Copy out, character for character, everything from the start of the records down to the line containing "ouvrir votre porte", including that line. Leave the pictures out of your answer.

________________

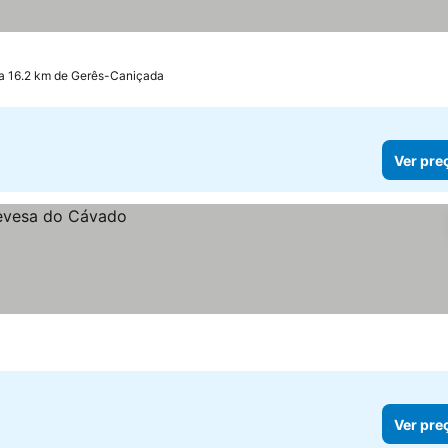
 a 16.2 km de Gerês-Caniçada
Ver pre
Ver pre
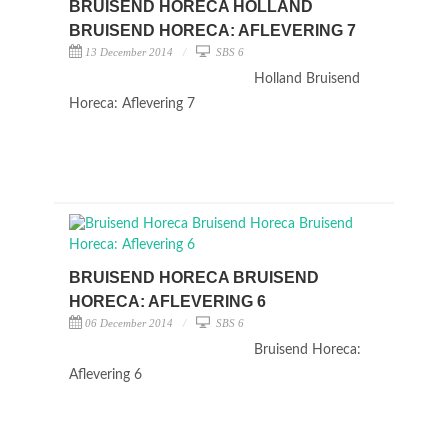
BRUISEND HORECA HOLLAND
BRUISEND HORECA: AFLEVERING 7
13 December 2014
SBS 6
Holland Bruisend
Horeca: Aflevering 7
BRUISEND HORECA BRUISEND
HORECA: AFLEVERING 6
06 December 2014
SBS 6
Bruisend Horeca:
Aflevering 6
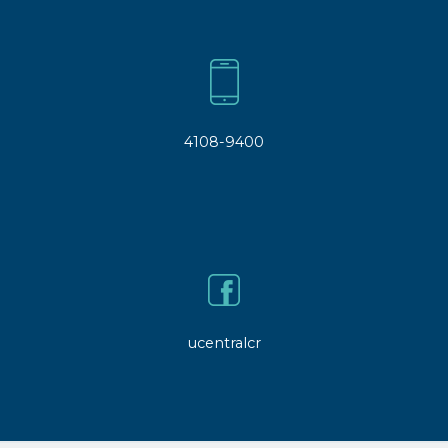
4108-9400
ucentralcr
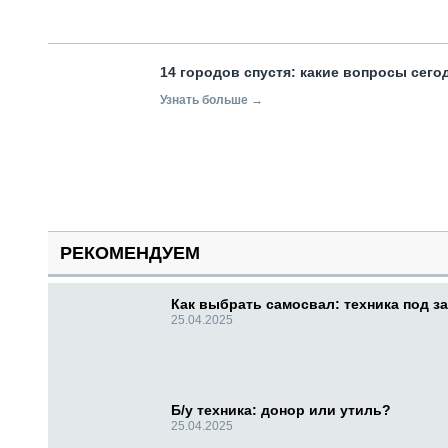
14 городов спустя: какие вопросы сег
Узнать больше →
РЕКОМЕНДУЕМ
Как выбрать самосвал: техника под за
25.04.2025
Б/у техника: донор или утиль?
25.04.2025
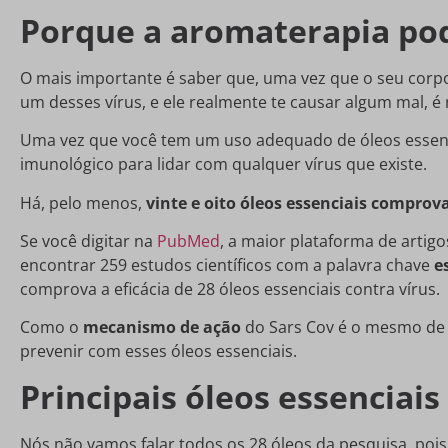
Porque a aromaterapia po
O mais importante é saber que, uma vez que o seu corpo 
um desses vírus, e ele realmente te causar algum mal, 
Uma vez que você tem um uso adequado de óleos essenci
imunológico para lidar com qualquer vírus que existe.
Há, pelo menos,
vinte e oito óleos essenciais compro
Se você digitar na
PubMed
, a maior plataforma de artigo
encontrar 259 estudos científicos com a palavra chave
e
comprova a eficácia de 28 óleos essenciais contra vírus.
Como o
mecanismo de ação
do Sars Cov é o mesmo de 
prevenir com esses óleos essenciais.
Principais óleos essenciai
Nós não vamos falar todos os 28 óleos da pesquisa, poi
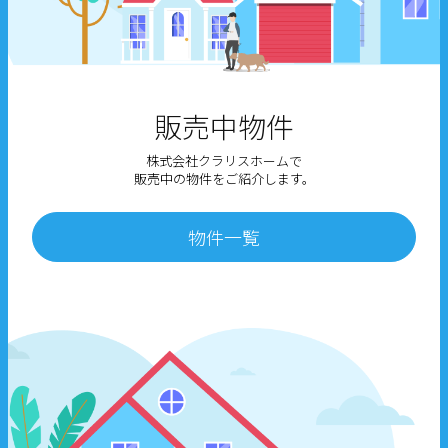
販売中物件
株式会社クラリスホームで
販売中の物件をご紹介します。
物件一覧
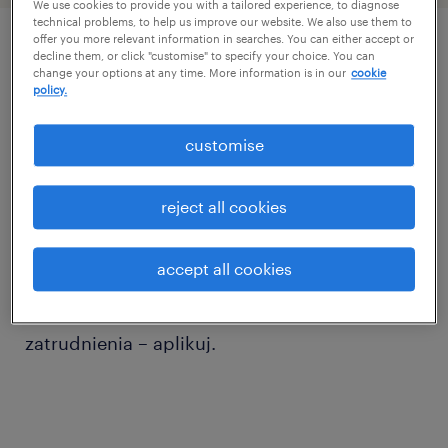
We use cookies to provide you with a tailored experience, to diagnose
technical problems, to help us improve our website. We also use them to
offer you more relevant information in searches. You can either accept or
decline them, or click "customise" to specify your choice. You can
описание должности
change your options at any time. More information is in our
cookie
policy.
Lokalizacja - Koszalin
customise
Poszukujemy osoby na stanowisko
reject all cookies
Operatora/Operatorki CNC do pracy w
Koszalinie. Kluczowym wymaganiem jest
accept all cookies
umiejętność czytania rysunku technicznego.
Jeśli dbasz o jakość i szukasz stabilnego
zatrudnienia – aplikuj.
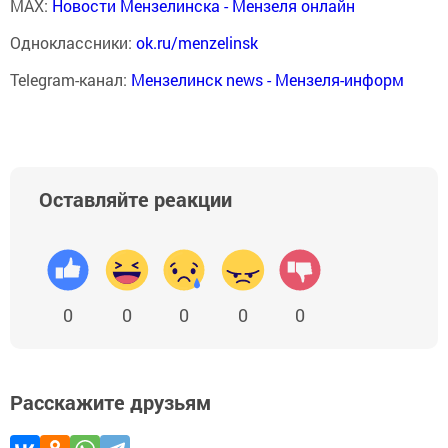
MAX:
Новости Мензелинска - Мензеля онлайн
Одноклассники:
ok.ru/menzelinsk
Telegram-канал:
Мензелинск news - Мензеля-информ
Оставляйте реакции
0
0
0
0
0
Расскажите друзьям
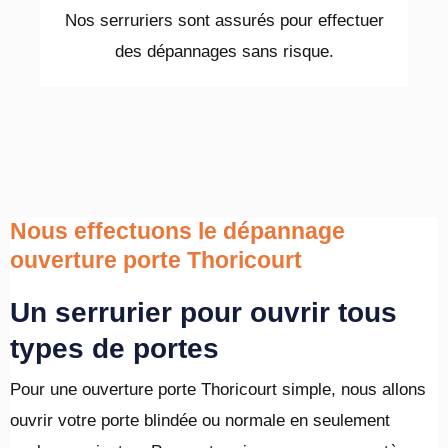
Nos serruriers sont assurés pour effectuer
des dépannages sans risque.
Nous effectuons le dépannage
ouverture porte Thoricourt
Un serrurier pour ouvrir tous
types de portes
Pour une ouverture porte Thoricourt simple, nous allons
ouvrir votre porte blindée ou normale en seulement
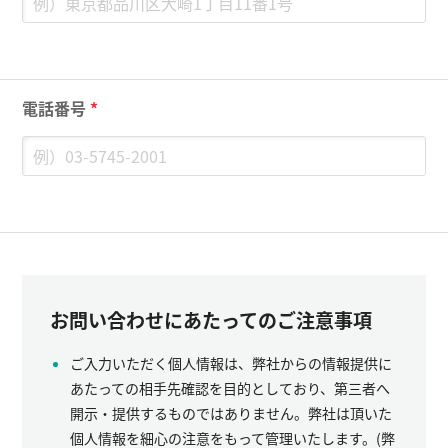
電話番号
*
お問い合わせにあたってのご注意事項
ご入力いただく個人情報は、弊社からの情報提供に
あたっての相手先確認を目的としており、第三者へ
開示・提供するものではありません。弊社は頂いた
個人情報を細心の注意をもって管理いたします。(弊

________________

TASK RESULT -
 a 16.2 km de Gerês-Caniçada
Ver pre
Ver pre
BRUISEND HORECA HOLLAND
BRUISEND HORECA: AFLEVERING 7
13 December 2014
SBS 6
Holland Bruisend
Horeca: Aflevering 7
BRUISEND HORECA BRUISEND
HORECA: AFLEVERING 6
06 December 2014
SBS 6
Bruisend Horeca:
Aflevering 6
4108-9400
ucentralcr
14 городов спустя: какие вопросы сег
Узнать больше →
РЕКОМЕНДУЕМ
Как выбрать самосвал: техника под за
25.04.2025
Б/у техника: донор или утиль?
25.04.2025
Porque a aromaterapia po
O mais importante é saber que, uma vez que o seu corpo 
um desses vírus, e ele realmente te causar algum mal, 
Uma vez que você tem um uso adequado de óleos essenci
imunológico para lidar com qualquer vírus que existe.
Há, pelo menos,
vinte e oito óleos essenciais compro
Se você digitar na
PubMed
, a maior plataforma de artigo
encontrar 259 estudos científicos com a palavra chave
e
comprova a eficácia de 28 óleos essenciais contra vírus.
Como o
mecanismo de ação
do Sars Cov é o mesmo de 
prevenir com esses óleos essenciais.
Principais óleos essenciai
Nós não vamos falar todos os 28 óleos da pesquisa, poi
販売中物件
株式会社クラリスホームで
販売中の物件をご紹介します。
物件一覧
We use cookies to provide you with a tailored experience, to diagnose
technical problems, to help us improve our website. We also use them to
offer you more relevant information in searches. You can either accept or
decline them, or click "customise" to specify your choice. You can
описание должности
change your options at any time. More information is in our
cookie
policy.
Lokalizacja - Koszalin
customise
Poszukujemy osoby na stanowisko
reject all cookies
Operatora/Operatorki CNC do pracy w
Koszalinie. Kluczowym wymaganiem jest
accept all cookies
umiejętność czytania rysunku technicznego.
Jeśli dbasz o jakość i szukasz stabilnego
zatrudnienia – aplikuj.
MAX:
Новости Мензелинска - Мензеля онлайн
Одноклассники:
ok.ru/menzelinsk
Telegram-канал:
Мензелинск news - Мензеля-информ
Оставляйте реакции
0
0
0
0
0
Расскажите друзьям
Nos serruriers sont assurés pour effectuer
des dépannages sans risque.
Nous effectuons le dépannage
ouverture porte Thoricourt
Un serrurier pour ouvrir tous
types de portes
Pour une ouverture porte Thoricourt simple, nous allons
ouvrir votre porte blindée ou normale en seulement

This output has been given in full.